Kurdish politician in Turkey

Rojda Nazlıer is a Kurdish politician of the Peoples' Democratic Party (HDP) from Turkey. She was elected as the mayor of Kocaköy, in March 2019 but was removed from her post in October 2019 on grounds of an investigation in terrorism related charges.

== Early life and education ==
Rojda Nazlıer was born in Lice in the Diyarbakir province, where she attended primary and secondary school. Before becoming mayor, she worked for several Non Governmental Organizations focused on women related issues.

== Political career ==
She was elected the mayor of the Kocaköy in the municipal elections of March 2019. After an investigation on terror-related charges was opened, she was dismissed by the Turkish Ministry of the Interior on 21 October 2020 and a state-appointed trustee assumed the post of an acting mayor.
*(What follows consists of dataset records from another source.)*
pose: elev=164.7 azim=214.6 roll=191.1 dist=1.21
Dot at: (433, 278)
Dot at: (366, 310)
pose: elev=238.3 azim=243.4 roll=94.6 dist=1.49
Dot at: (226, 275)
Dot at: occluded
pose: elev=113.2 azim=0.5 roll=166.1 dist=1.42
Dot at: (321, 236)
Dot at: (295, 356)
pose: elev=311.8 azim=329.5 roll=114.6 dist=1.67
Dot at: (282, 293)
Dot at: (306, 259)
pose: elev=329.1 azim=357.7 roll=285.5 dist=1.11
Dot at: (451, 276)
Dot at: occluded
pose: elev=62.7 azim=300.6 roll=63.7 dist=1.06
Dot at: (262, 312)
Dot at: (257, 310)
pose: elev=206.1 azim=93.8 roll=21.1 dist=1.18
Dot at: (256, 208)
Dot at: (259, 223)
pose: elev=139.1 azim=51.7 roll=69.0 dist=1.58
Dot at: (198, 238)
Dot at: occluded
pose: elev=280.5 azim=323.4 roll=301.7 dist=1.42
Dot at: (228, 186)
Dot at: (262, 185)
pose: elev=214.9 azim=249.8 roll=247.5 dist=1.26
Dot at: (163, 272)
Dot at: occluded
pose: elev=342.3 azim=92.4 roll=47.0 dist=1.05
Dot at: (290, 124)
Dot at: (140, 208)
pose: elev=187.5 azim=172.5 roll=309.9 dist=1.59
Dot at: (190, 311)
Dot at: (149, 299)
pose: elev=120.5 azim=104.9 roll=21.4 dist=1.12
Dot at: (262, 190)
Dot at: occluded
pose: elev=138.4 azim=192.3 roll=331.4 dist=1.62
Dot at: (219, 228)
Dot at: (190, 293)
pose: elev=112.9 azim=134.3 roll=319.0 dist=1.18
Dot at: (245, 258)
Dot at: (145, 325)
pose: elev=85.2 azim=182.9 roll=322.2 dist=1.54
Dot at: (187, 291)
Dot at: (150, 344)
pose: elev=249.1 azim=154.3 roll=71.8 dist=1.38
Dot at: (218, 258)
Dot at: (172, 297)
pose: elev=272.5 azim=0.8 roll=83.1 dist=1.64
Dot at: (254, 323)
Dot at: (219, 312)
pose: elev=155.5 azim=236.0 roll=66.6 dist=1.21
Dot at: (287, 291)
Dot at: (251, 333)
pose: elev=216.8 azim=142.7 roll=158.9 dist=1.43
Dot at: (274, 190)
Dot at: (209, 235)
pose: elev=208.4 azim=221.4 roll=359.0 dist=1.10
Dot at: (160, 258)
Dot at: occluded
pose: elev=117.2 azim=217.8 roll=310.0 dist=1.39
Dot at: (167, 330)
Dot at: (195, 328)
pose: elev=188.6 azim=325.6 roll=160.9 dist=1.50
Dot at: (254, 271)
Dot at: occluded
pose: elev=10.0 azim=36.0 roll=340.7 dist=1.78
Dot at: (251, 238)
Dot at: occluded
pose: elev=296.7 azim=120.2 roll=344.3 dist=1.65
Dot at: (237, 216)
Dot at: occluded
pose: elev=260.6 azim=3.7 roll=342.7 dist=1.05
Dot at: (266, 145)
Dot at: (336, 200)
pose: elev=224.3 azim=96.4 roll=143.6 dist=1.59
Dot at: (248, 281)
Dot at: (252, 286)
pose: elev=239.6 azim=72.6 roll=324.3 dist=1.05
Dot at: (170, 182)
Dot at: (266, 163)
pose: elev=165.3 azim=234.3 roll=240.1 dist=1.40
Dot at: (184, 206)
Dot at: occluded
In her trial, testimonies of secret witnesses who accused her of being a member of the People's Defence Forces (HPG) and allegedly having transformed the buildings in her possession into centers of the HPG were taken into account. Besides, she was accused of having attended the Newroz festivities and having taken part in a memorial service for the hunger striker Zülküf Hezen. In October 2019, she was transferred from a women's prison in Diyarbakir in Turkish Kurdistan, to the women's prison of Kayseri in the centre of Turkey. On 14 December 2020, she was sentenced to nine years in prison for being a member of a terrorist organization. On the 17 March 2021, the State Prosecutor for the Court of Cassation in Turkey Bekir Şahin filed a lawsuit before the Constitutional Court, demanded for Nazlıer a five-year ban for a political participation within the HDP closure case.